Male professors teaching male students from textbooks written by men — this is largely what UNC looked like for over 150 years, before the establishment of what is now the Department of Women’s and Gender Studies.
This year marks the department’s 40th anniversary.
Silvia Tomášková, the department chairperson, said when the program began in 1977, it yielded immediate results.
“That very first year they had 50 undergraduates, so that was rather impressive considering this was the 1970s," Tomášková said. "Even today, 50 would be seen as an impressive class size.”
Demand for the department became prominent in the 1970s, during the second wave of feminism. Graduate student Taylor Livingston said women’s studies is the academic arm of that movement.
Livingston said it’s hard to imagine being a woman in college in the 1970s.
“It would not be uncommon for you to go through your whole college career without having read one single work by a woman,” Livingston said.
Margaret Anne O’Connor taught UNC's first course on women’s literature through the English department in 1981. She also worked to promote and elevate women’s studies on campus. O’Connor reaffirmed the demand students had for the topic in an interview with the Southern Oral History Program in 1987.
O’Connor taught in Hinton James Residence Hall, during a time when UNC integrated living and learning environments for both sexes.
“I certainly was not familiar with these kinds of questions or issues that come up either in a women’s studies course or a women in literature course today. But nobody else was trained in that area either, so I thought, ‘Well, I might as well,’” O’Connor said in the 1987 interview.
Women stepping into roles they were not familiar with is how the women’s studies department succeeded.
“The way the whole spirit of Women’s Studies, as it started on this campus and as I assume it is elsewhere … is set up, is one of shared leadership,” O’Connor said.
Of the women who shared this leadership role, Tomášková said Joan Scott and Mary Turner Lane became founders of the women’s studies program. Lane became the first chairperson for the women’s studies department.
In a 2007 interview with the Southern Oral History Program, Lane said the chancellor at the time would not put money into the program.
“In other words, he would not bring anybody new to campus,” Lane said. “Women’s Studies had to select women who already worked on campus, and were already a professor here. That was how I got the job.”
The department also faced questions of its validity and relevance early on.
“One of the objections to women’s studies being a major was how many people would actually major in it. Would it warrant a whole degree?” Lane said.
A male philosophy professor asked her that question in a meeting. Later, she said she found out only nine people were majoring in philosophy at the time.
Lane said she spent the first two years after the program was declared working in public relations, because people did not know what women’s studies was.
“A male professor stopped me one day and said, ‘Why don’t we have men’s studies?’ And I said, ‘Sir, that is all we have ever had,’” Lane said.
O’Connor said opposition to the women’s studies program was deeply rooted in the culture of UNC.
Since the program began 40 years ago, the women’s studies department on campus has transformed.

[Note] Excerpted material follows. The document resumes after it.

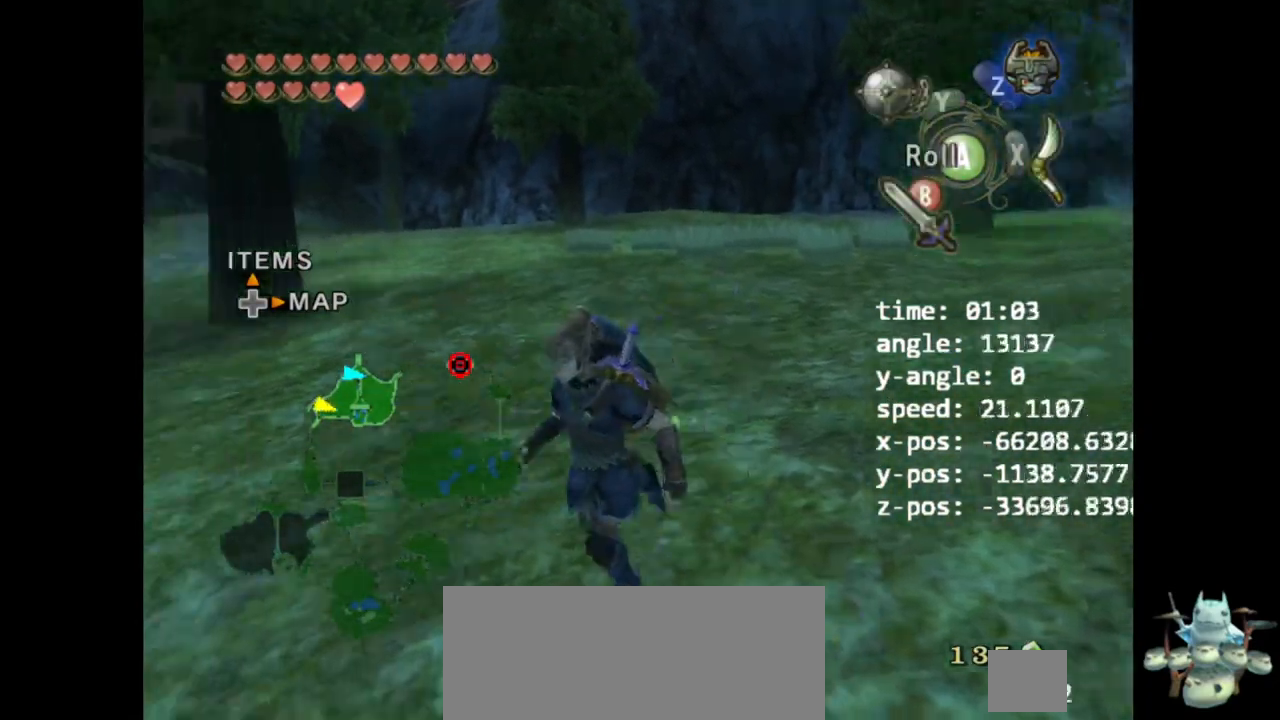
{"buttons": [], "left_stick": "center", "right_stick": "center", "events": [[100, "left_stick", "center"]]}
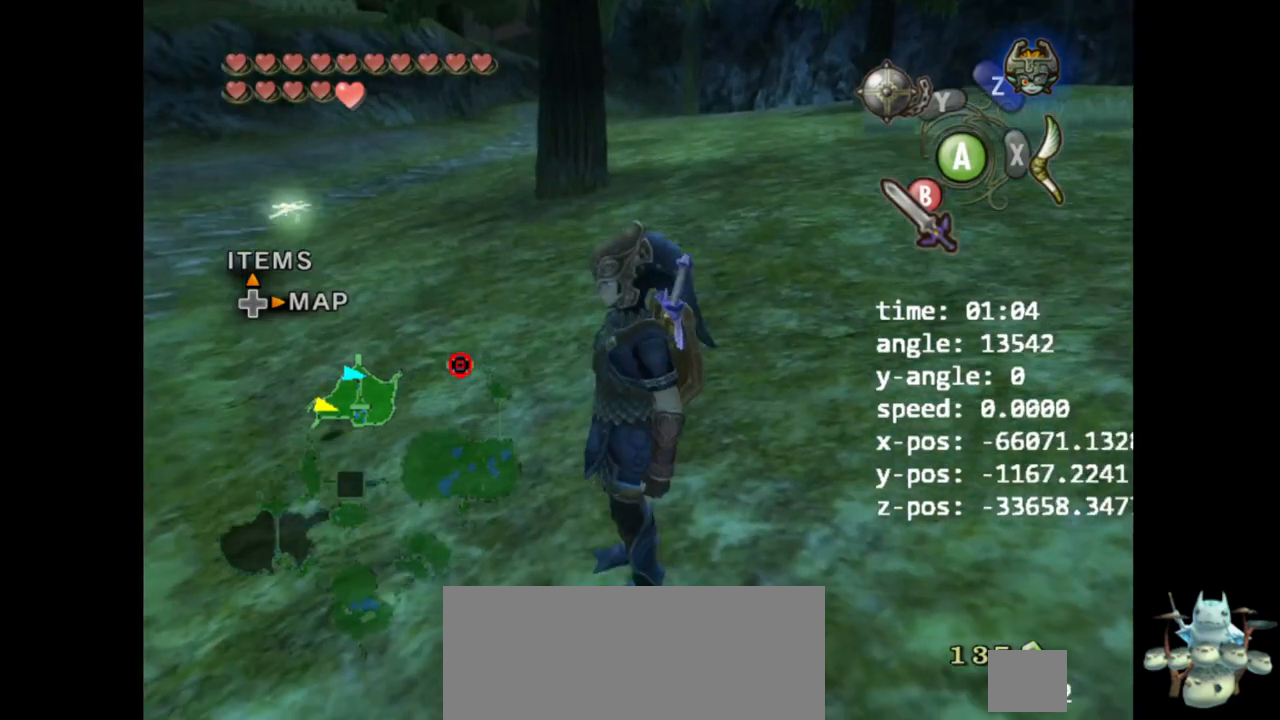
{"buttons": [], "left_stick": "center", "right_stick": "center", "events": []}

Tomášková said Barbara Harris was the first teacher hired into the program in 1989. In 1991, the women’s studies program became a full-fledged curriculum and a unit of its own. In 2009, the program became an official department.
Tomášková said the department's main concern is that it still only has eight core faculty members, just as it did back in 2009 when it first officially became a department.
“I wish we had more than eight faculty members, because we are in 2017, and if you think about the decades that have passed, we now have a solid number of students, we offer a broad range of courses, and the issues, topics and society has changed,” Tomášková said.
In 2012, the Department of Women’s Studies changed its name to Women’s and Gender Studies.
“It was a reflection of the changing times. Initially, this department started out as focusing on women, but increasingly became much more aware that women’s studies also serves other genders,” Tomášková said.
While times have changed, Livingston said women are faced with some of the same issues they faced in the 1970s.
“Women on average still make 70 cents to the dollar men make, and that’s not including women of color who make even less,” Livingston said.
The next step for the department is to have gender diversity among the staff, and to have someone who studies masculinity. Tomášková said masculinity is just as much an unexplored topic as women's issues were in the 1970s.